• [Problem description]:
Count the lines in the records below that contain the string "start", matching case exactly. Reply with the number alone.

• [Data section]:
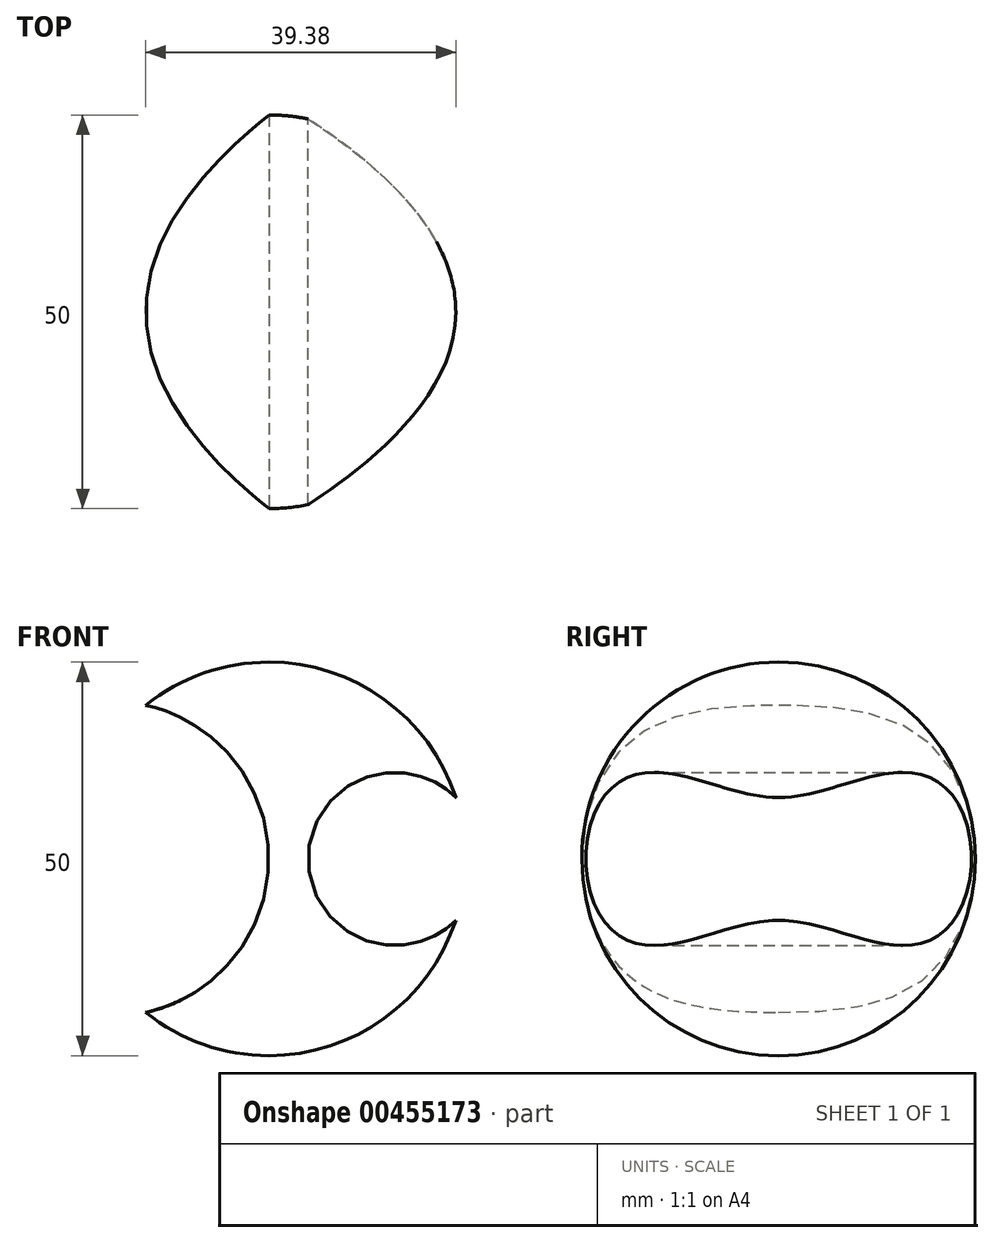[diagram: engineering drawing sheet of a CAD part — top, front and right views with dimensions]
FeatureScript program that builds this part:
annotation { "Feature Type Name" : "Feature", "Feature Type Description" : "" }
export const myFeature = defineFeature(function(context is Context, id is Id, definition is map)
    precondition{}
    {
        {
            var Q0;
            Q0=qCreatedBy(makeId("Front.planeOp"),FACE);
            var sketch = newSketch(context, id + "F0", { "sketchPlane" : qUnion([Q0])});
            skArc(sketch, "E0", {"start": v(0, -25) * mm, "mid": v(25, 0) * mm, "end": v(0, 25) * mm});
            skLineSegment(sketch, "E1", {"start": v(0, 25) * mm, "end": v(0, -25) * mm});
            skSolve(sketch);
        }
        {
            var Q0;
            Q0=makeQuery(id+"F0.imprint","IMPRINT",FACE,{"disambiguationData":[TD([[makeQuery(id+"F0.imprint","IMPRINT",EDGE,{"derivedFrom":sQuery(id+"F0.wireOp",EDGE,"E0")}),1.0]])]});
            var Q1;
            Q1=sQuery(id+"F0.wireOp",EDGE,"E1");
            revolve(context, id + "F1", {"entities" : qUnion([Q0]), "axis" : qUnion([Q1]), "revolveType" : RevolveType.FULL});
        }
        {
            var Q0;
            Q0=qCreatedBy(makeId("Front.planeOp"),FACE);
            var sketch = newSketch(context, id + "F2", { "sketchPlane" : qUnion([Q0])});
            skCircle(sketch, "E2", {"center": v(16, 0) * mm, "radius": 11 * mm});
            skSolve(sketch);
        }
        {
            var Q0;
            Q0=makeQuery(id+"F2.imprint","IMPRINT",FACE,{"disambiguationData":[TD([[makeQuery(id+"F2.imprint","IMPRINT",EDGE,{"derivedFrom":sQuery(id+"F2.wireOp",EDGE,"E2")}),1.0]])]});
            extrude(context, id + "F3", {"entities" : qUnion([Q0]), "operationType" : NewBodyOperationType.REMOVE, "endBound" : BoundingType.SYMMETRIC, "depth" : 50 * mm});
        }
        {
            var Q0;
            Q0=qCreatedBy(makeId("Front.planeOp"),FACE);
            var sketch = newSketch(context, id + "F4", { "sketchPlane" : qUnion([Q0])});
            skCircle(sketch, "E3", {"center": v(-20, 0) * mm, "radius": 20 * mm});
            skSolve(sketch);
        }
        {
            var Q0;
            Q0=makeQuery(id+"F4.imprint","IMPRINT",FACE,{"disambiguationData":[TD([[makeQuery(id+"F4.imprint","IMPRINT",EDGE,{"derivedFrom":sQuery(id+"F4.wireOp",EDGE,"E3")}),1.0]])]});
            extrude(context, id + "F5", {"entities" : qUnion([Q0]), "operationType" : NewBodyOperationType.REMOVE, "endBound" : BoundingType.SYMMETRIC, "oppositeDirection" : true, "depth" : 50 * mm});
        }
    });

• [Exercise answer]:
2